--- AIM OF THE EXERCISE ---
Give the entries again, precisely as they were written.
»»
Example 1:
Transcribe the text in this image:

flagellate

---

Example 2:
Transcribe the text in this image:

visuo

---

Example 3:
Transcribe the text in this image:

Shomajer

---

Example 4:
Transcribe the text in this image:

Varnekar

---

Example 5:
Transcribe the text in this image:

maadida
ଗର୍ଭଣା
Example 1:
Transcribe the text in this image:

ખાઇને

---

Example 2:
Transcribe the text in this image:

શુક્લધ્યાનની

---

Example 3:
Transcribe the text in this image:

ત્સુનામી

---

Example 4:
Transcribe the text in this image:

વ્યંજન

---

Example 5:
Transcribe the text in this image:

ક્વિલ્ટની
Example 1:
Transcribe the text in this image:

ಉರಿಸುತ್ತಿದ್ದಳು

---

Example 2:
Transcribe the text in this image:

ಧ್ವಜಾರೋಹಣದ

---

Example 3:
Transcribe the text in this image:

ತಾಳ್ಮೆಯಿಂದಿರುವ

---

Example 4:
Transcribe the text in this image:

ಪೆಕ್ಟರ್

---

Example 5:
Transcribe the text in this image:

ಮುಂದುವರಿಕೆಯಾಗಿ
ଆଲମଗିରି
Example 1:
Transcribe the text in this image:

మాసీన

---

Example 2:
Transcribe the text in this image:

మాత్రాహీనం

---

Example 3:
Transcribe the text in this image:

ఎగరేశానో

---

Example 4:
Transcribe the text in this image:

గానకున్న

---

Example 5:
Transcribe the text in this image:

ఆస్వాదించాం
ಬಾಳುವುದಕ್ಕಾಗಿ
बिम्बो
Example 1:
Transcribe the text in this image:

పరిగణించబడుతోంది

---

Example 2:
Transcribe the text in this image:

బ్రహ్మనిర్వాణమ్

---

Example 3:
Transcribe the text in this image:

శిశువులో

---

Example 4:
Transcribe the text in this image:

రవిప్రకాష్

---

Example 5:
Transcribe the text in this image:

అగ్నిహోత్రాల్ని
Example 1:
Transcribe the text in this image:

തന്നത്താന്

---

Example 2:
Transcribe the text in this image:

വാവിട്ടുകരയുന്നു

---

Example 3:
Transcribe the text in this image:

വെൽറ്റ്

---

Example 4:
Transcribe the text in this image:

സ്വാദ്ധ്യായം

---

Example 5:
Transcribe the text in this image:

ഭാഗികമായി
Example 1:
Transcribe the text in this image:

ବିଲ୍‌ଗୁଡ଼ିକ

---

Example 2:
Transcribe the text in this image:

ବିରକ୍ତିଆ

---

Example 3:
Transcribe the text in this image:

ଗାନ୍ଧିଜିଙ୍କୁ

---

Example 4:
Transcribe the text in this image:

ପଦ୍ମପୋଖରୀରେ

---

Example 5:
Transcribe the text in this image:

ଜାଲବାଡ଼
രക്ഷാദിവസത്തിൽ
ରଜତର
««
--- OUTPUT ---
Example 1:
Transcribe the text in this image:

flagellate

---

Example 2:
Transcribe the text in this image:

visuo

---

Example 3:
Transcribe the text in this image:

Shomajer

---

Example 4:
Transcribe the text in this image:

Varnekar

---

Example 5:
Transcribe the text in this image:

maadida
ଗର୍ଭଣା
Example 1:
Transcribe the text in this image:

ખાઇને

---

Example 2:
Transcribe the text in this image:

શુક્લધ્યાનની

---

Example 3:
Transcribe the text in this image:

ત્સુનામી

---

Example 4:
Transcribe the text in this image:

વ્યંજન

---

Example 5:
Transcribe the text in this image:

ક્વિલ્ટની
Example 1:
Transcribe the text in this image:

ಉರಿಸುತ್ತಿದ್ದಳು

---

Example 2:
Transcribe the text in this image:

ಧ್ವಜಾರೋಹಣದ

---

Example 3:
Transcribe the text in this image:

ತಾಳ್ಮೆಯಿಂದಿರುವ

---

Example 4:
Transcribe the text in this image:

ಪೆಕ್ಟರ್

---

Example 5:
Transcribe the text in this image:

ಮುಂದುವರಿಕೆಯಾಗಿ
ଆଲମଗିରି
Example 1:
Transcribe the text in this image:

మాసీన

---

Example 2:
Transcribe the text in this image:

మాత్రాహీనం

---

Example 3:
Transcribe the text in this image:

ఎగరేశానో

---

Example 4:
Transcribe the text in this image:

గానకున్న

---

Example 5:
Transcribe the text in this image:

ఆస్వాదించాం
ಬಾಳುವುದಕ್ಕಾಗಿ
बिम्बो
Example 1:
Transcribe the text in this image:

పరిగణించబడుతోంది

---

Example 2:
Transcribe the text in this image:

బ్రహ్మనిర్వాణమ్

---

Example 3:
Transcribe the text in this image:

శిశువులో

---

Example 4:
Transcribe the text in this image:

రవిప్రకాష్

---

Example 5:
Transcribe the text in this image:

అగ్నిహోత్రాల్ని
Example 1:
Transcribe the text in this image:

തന്നത്താന്

---

Example 2:
Transcribe the text in this image:

വാവിട്ടുകരയുന്നു

---

Example 3:
Transcribe the text in this image:

വെൽറ്റ്

---

Example 4:
Transcribe the text in this image:

സ്വാദ്ധ്യായം

---

Example 5:
Transcribe the text in this image:

ഭാഗികമായി
Example 1:
Transcribe the text in this image:

ବିଲ୍‌ଗୁଡ଼ିକ

---

Example 2:
Transcribe the text in this image:

ବିରକ୍ତିଆ

---

Example 3:
Transcribe the text in this image:

ଗାନ୍ଧିଜିଙ୍କୁ

---

Example 4:
Transcribe the text in this image:

ପଦ୍ମପୋଖରୀରେ

---

Example 5:
Transcribe the text in this image:

ଜାଲବାଡ଼
രക്ഷാദിവസത്തിൽ
ରଜତର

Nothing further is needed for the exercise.